Wagenknecht: io sono per un'Europa delle democrazie sovrane e democrazia significa: le persone votano per eleggere il loro governo. Significa anche naturalmente che nessun altro paese sarà responsabile per i debiti degli altri paesi. Inoltre non penso sia giusto nemmeno se un paese pesantemente indebitato finisce nei guai e ad essere salvate con il denaro dei contribuenti sono sempre e solo le banche. Ma in Europa abbiamo una costruzione problematica, in quanto questa ci porta sempre piu' verso una sospensione della democrazia, e ad una situazione in cui le persone possono votare chi vogliono, perché tanto alla fine saranno i tecnocrati di Bruxelles o addirittura il governo di Berlino ad avere l'ultima parola e a decidere in merito alle leggi di bilancio nazionali. L'Europa in questo modo non puo' funzionare.

DLF: ma l'Italia ora vorrebbe entrambi. L'Italia vuole decidere autonomamente sul proprio bilancio, senza l'ingerenza di Bruxelles, ma allo stesso tempo vuole rimanere nell'euro e in caso di emergenza, avere anche il sostegno degli altri paesi dell'euro. Possono stare insieme le due cose?

Wagenknecht: no, le due cose non stanno insieme. Ma se continuiamo così, faremo uscire l'Italia dall'euro. Non so nemmeno se vogliano rimanerci a tutti i costi. L'euro ha portato relativamente pochi vantaggi all'Italia.

DLF: bene. Il governo di Roma, almeno, dice che vogliono assolutamente restarci. Questo è stato confermato ancora una volta dal Primo Ministro.

Wagenknecht: finché sono dentro, devono dire cosi', perché altrimenti lo spread e la speculazione sui mercati finanziari assumerebbe forme estreme. È già ora siamo in una situazione in cui questi extra-rendimenti non vengono pagati a causa delle dimensioni del debito. I titoli italiani pagano un elevato premio al rischio perché si ipotizza che l'Italia potrebbe lasciare l'euro, e naturalmente si tratta di una speculazione molto pericolosa. Tuttavia, sono la Commissione europea e la Banca centrale europea a gettare altra benzina sul fuoco. Voglio dire, per molti anni ha acquistato obbligazioni governative in una dimensione che, a mio avviso, non era affatto giustificata. Ma ora lancia un segnale di stop e, naturalmente, i rendimenti salgono.

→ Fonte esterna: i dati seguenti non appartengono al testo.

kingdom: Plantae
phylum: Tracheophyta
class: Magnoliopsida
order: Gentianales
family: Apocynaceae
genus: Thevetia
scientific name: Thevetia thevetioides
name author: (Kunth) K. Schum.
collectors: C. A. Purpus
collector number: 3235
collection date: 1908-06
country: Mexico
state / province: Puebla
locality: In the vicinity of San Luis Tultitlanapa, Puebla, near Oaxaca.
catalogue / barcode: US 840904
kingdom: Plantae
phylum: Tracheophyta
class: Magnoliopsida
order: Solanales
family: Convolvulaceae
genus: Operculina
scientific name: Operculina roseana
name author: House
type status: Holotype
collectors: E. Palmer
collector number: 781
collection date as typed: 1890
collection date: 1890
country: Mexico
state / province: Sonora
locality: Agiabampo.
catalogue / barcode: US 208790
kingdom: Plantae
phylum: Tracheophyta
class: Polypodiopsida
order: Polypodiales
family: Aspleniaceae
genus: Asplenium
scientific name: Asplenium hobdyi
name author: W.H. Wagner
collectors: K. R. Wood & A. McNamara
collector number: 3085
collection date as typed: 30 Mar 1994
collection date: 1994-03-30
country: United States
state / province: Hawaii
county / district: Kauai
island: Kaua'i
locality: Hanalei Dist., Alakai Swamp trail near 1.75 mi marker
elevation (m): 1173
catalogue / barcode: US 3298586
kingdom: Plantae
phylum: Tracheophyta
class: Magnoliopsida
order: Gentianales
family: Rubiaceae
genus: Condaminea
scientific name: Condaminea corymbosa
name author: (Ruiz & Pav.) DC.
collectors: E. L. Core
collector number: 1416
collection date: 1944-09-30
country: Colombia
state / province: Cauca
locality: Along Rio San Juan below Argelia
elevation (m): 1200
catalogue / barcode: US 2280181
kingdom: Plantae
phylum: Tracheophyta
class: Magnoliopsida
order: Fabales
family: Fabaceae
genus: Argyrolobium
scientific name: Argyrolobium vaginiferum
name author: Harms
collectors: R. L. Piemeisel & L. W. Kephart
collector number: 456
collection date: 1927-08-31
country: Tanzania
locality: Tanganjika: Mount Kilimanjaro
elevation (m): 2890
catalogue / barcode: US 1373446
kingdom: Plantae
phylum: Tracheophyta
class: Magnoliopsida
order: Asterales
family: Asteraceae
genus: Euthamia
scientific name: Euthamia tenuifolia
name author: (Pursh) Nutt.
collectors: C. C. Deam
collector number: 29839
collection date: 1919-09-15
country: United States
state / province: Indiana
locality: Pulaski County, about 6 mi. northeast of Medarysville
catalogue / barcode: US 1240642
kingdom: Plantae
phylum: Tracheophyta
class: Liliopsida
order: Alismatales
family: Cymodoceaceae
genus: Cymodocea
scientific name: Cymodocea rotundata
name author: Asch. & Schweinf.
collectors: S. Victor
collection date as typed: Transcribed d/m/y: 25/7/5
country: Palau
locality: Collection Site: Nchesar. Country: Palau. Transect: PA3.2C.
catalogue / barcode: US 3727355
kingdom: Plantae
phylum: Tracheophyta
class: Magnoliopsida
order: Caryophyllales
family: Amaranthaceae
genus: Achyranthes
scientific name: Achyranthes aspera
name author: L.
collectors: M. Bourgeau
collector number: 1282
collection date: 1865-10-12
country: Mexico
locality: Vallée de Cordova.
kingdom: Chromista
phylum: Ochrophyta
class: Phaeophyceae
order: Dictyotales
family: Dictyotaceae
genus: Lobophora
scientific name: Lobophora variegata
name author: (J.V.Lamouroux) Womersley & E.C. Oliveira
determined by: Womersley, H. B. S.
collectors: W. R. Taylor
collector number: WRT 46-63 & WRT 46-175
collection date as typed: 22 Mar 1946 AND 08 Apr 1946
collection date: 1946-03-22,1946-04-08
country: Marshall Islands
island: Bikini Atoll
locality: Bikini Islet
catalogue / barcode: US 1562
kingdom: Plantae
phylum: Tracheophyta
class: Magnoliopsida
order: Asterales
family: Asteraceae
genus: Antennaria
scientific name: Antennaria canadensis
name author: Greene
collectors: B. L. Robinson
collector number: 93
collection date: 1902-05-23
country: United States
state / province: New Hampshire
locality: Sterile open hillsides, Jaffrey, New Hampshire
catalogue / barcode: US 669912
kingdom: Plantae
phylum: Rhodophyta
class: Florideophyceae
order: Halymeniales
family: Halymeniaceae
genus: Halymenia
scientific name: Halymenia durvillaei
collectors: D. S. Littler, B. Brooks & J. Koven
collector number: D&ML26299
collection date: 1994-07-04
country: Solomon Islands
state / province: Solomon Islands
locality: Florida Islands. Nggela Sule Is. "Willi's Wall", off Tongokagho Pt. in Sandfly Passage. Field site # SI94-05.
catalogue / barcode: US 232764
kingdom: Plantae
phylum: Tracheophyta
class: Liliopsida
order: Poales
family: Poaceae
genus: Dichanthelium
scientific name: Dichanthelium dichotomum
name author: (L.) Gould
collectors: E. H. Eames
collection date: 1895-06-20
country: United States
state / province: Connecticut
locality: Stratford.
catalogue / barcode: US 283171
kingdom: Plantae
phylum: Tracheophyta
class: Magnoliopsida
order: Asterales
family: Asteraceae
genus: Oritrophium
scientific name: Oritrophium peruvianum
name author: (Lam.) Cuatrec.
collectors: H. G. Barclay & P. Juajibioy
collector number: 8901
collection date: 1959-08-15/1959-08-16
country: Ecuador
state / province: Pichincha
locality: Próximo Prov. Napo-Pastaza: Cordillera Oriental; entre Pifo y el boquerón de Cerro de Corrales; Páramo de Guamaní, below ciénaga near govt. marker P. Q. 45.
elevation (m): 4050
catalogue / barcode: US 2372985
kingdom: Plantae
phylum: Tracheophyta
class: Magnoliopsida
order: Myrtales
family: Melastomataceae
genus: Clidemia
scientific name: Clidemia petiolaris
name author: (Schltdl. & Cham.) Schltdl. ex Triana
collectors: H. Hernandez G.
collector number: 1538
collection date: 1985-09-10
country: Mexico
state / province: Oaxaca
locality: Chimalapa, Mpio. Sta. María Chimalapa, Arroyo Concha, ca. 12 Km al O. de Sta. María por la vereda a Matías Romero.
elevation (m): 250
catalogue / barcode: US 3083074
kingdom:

Ancora una volta: se vogliamo che l'euro funzioni, allora deve funzionare su basi democratiche. E naturalmente, se la democrazia negli Stati membri è sospesa, il risultato in Europa sarà una crescente sensazione di frustrazione e di rifiuto, e l'affermazione del signor Salvini il quale non è certo conosciuto come un fervente sostenitore dell'Europa. Ci sono tuttavia altre opzioni, ovviamente, ma bisogna vedere se c'è la volontà di sostenerle e promuoverle. 

DLF: Sahra Wagenknecht, è il capogruppo della Linke al Bundestag. Grazie per il suo tempo questa mattina.